Reagiu assim à informação de que sua posse reuniu menos gente do que a de Barack Obama: "Esta foi a maior audiência na história a testemunhar uma posse. Ponto final", afirmou o secretário de imprensa da Casa Branca, Sean Spicer.

A assessora presidencial Kellyanne Conway chamou de "fatos alternativos" dados distorcidos divulgados por Spicer para tentar defender sua versão. Fatos são, simplesmente, fatos. Não aceitam adjetivação.

Na quarta-feira, 25, Stephen Bannon, estrategista-chefe de Trump, elevou os ataques: "A mídia deveria estar envergonhada e humilhada. Deveria ficar de boca fechada e só ouvir por um tempo. A mídia tem integridade zero, inteligência zero e nenhum trabalho duro".

Como a imprensa deve se comportar diante de um governo que se inicia com carga elevada de beligerância? Como reagir a provocações e mentiras? Que ameaças enfrenta uma sociedade que elegeu um governante temperamental e sem nenhum apego à verdade factual?

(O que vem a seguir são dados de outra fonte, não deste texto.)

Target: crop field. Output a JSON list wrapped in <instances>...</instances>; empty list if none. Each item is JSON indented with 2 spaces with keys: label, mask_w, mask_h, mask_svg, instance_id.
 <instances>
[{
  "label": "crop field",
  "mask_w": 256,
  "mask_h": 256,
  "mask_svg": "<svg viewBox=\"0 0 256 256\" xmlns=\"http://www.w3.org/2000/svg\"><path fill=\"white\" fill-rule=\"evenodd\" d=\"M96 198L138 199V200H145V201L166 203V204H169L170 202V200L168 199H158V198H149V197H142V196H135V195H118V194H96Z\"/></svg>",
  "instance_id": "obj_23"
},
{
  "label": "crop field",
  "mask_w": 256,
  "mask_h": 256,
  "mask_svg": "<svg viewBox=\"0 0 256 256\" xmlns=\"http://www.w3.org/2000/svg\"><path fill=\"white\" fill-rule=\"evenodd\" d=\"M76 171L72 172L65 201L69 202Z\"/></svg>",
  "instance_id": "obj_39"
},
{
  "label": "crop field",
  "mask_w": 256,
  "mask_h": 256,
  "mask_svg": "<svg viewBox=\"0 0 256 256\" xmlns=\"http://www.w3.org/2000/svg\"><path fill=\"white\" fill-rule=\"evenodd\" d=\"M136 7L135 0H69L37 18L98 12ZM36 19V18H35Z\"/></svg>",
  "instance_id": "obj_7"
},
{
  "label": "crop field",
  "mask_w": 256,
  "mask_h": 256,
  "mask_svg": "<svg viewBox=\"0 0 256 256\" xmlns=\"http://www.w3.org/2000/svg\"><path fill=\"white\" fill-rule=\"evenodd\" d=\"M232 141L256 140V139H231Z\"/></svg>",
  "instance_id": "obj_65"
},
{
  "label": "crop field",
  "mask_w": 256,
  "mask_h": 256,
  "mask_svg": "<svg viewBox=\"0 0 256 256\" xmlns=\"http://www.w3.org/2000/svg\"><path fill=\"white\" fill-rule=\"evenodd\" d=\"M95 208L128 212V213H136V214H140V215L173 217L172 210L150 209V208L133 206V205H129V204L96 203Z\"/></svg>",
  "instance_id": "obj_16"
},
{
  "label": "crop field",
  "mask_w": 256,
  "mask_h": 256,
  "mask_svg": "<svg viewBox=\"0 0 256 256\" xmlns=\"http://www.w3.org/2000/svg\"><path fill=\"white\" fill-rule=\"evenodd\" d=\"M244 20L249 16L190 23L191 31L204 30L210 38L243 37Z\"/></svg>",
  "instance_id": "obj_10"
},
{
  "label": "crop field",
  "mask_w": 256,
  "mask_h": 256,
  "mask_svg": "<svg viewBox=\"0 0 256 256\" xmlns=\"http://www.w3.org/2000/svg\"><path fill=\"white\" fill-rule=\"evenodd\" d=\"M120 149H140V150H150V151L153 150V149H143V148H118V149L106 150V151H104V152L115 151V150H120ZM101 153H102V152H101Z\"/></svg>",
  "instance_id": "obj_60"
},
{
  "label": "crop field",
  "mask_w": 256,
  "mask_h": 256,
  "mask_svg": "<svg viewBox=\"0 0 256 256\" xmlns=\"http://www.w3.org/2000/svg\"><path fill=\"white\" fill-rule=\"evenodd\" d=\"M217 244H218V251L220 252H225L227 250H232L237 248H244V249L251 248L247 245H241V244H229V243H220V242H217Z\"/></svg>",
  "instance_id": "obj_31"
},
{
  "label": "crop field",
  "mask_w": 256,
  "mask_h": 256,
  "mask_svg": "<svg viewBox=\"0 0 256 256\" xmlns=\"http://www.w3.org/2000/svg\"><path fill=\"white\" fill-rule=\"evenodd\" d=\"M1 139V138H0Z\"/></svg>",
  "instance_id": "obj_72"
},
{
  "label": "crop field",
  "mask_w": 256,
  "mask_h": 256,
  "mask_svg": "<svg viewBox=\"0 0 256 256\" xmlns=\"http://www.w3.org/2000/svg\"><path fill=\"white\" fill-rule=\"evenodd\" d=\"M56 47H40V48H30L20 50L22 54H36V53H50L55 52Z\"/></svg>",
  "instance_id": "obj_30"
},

Colunista do jornal "The New York Times", Ross Douthat resumiu o quadro que desponta com a nova administração:

1) por um lado, será tempo de risco máximo à liberdade de expressão, com manipulações diversas como marginalizar a imprensa independente nas entrevistas presidenciais (na primeira entrevista coletiva, só um jornalista de blog conservador pôde fazer perguntas); usar processos judiciais para inibir jornalistas (pelo menos seis jornalistas foram presos durante a cobertura das manifestações contra o presidente no dia da posse); prejudicar economicamente as empresas de comunicação. Trump não estará sozinho ao insistir em tentar punir vazamentos de informações sigilosas, mesmo que de interesse público (enaltecido ao final, Barack Obama processou nove jornalistas com base em lei de espionagem linha-dura);

2) de outro lado, será um desafio depurador para a mídia, com os jornalistas tendo a chance de se livrar da dependência de fontes oficiais e mergulhar no jornalismo investigativo sério e independente que muitos acreditavam ter desaparecido com a internet. As informações relevantes estarão longe das confortáveis salas de imprensa. Os repórteres terão de gastar sola de sapato para contar histórias atraentes, equilibradas e reveladoras.

Expostos os perigos e oportunidades do novo tempo, jornais e jornalistas devem estar alertas para não tropeçar em tentações e armadilhas que aparecerão no caminho.

A primeira já foi lançada pelo estrategista-chefe de Trump: "A mídia é o partido de oposição. Eles não entendem este país. Eles ainda não entendem que Donald Trump é o presidente dos Estados Unidos".

A segunda parte da frase é precisa; a primeira é uma imprecação raivosa. Os jornais não podem confundir posição crítica com oposição política. A desconfiança é valor técnico do jornalismo, não ideológico.

Beira a infantilidade a reação de jornalistas que ameaçam deixar de comparecer a entrevistas oficiais e de noticiar ações de governo. É direito do leitor ser informado. É obrigação da imprensa informar. Adotar o trumpismo para si –mesmo que com o sinal inverso– é tão estúpido quanto o modelo original.

O crítico de mídia Ryan Chittum ousou fazer um mea culpa: "Trump é vingativo e pode parecer alérgico a fatos. Mas é difícil negar a suspeita de que parte da reação é porque nós jornalistas, como categoria, somos alienados de metade do país. Muitos de nós não entendemos os eleitores de Trump, muito menos nos identificamos ou concordamos com eles. Ainda não aceitamos o fato de que a eleição de Trump é uma rejeição a nós, tanto quanto às outras elites que ele criticou".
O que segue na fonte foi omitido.